Back to other visual observations with the AD12, and in particular a memorable observation. As the night progressed from resolved balls of light, rings of nebulosity, to colorful clusters and pairs of stars, I noticed that the king of the planets, Jupiter, had finally rose high enough to permit an adequate view. Nothing quite prepared me for the view I was about to have, for when I placed Jupiter within the field of view of this light bucket, and I focused with the very smooth dual-speed Crayford focuser, I was greeted with my best view I have ever had of Jupiter, bar none. The resolving power, the sharpness and brightness of the view, the way the GRS popped out, white wisps coupled with the subtle yet noticeable banding all the way to the poles, the wealth of detail in the SEB, and the dark features in the NEB simply made me gasp. Then I put in my 8.8mm UWA. WOW, superb, what a view! "Try it with a Barlow" I thought, sure enough, the Barlow went in and there was the view, holding up quite nicely. "Try it with a 6mm ORTHO and the Barlow" a voice said, but surely that would be insane I thought? Well, the view held up ok enough, but the narrow field of view didn't permit me to really get an adequate view of Jupiter. What I did see was fleeting disk of a planet with noticeable detail, but not better then the 8.8, so back to the 8.8mm and the fantastic view that presented me. The seeing was no doubt good, and coupled with the 12" aperture of the AD12, the view was stunning. This view almost single-handedly confirmed that the optics in the Apertura AD12 were very good indeed, in my opinion. Of course my previous star tests hinted at this as well, but I almost decided right then and there, with Jupiter shining in glorious detail, that I needed this scope. I thought that surely my girlfriend would appreciate sharing even more space in our bedroom for another scope, albeit a monster like the AD12. But calmer minds prevailed; I guess the thought of gaining a 4th telescope at the price of loosing a girlfriend has a way of doing that to a fella. So I took a deep breath, told myself that I just don't have room for another telescope (at the moment) and to just immense myself back into the view that I am experiencing right now, and enjoy the ride. Enjoy the ride I did!
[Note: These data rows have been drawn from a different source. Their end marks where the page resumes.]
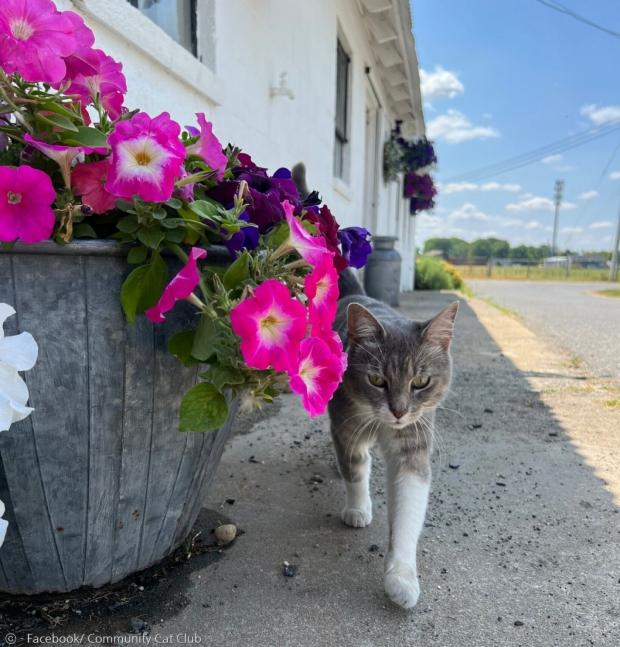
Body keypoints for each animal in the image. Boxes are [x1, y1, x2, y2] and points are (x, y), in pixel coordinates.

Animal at [326, 270, 458, 612]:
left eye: (421, 381)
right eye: (376, 380)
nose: (398, 411)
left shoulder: (413, 444)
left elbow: (408, 509)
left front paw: (401, 578)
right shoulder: (346, 426)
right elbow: (355, 470)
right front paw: (358, 508)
The Apertura AD12, in its base configuration ($629.98), is a great value in a dobsonian telescope that offers sharp optics and superb motions on both axis. Add the "Tweaker’s Dream Package" (add $149 to base price), and you make a wonderful scope even better. If I had only one critique of the scope, it's that base could be a bit stiffer to reduce some shakiness when your viewing through the eyepiece and centering objects at the same time. I'm confident however that when you're an owner of such a scope, you can find creative ways to shore up the base if you find the degree of vibrations objectionable. Now if you'll excuse me, I need to convince someone that a 12" Dobsonian will blend in beautifully to our bedroom decor.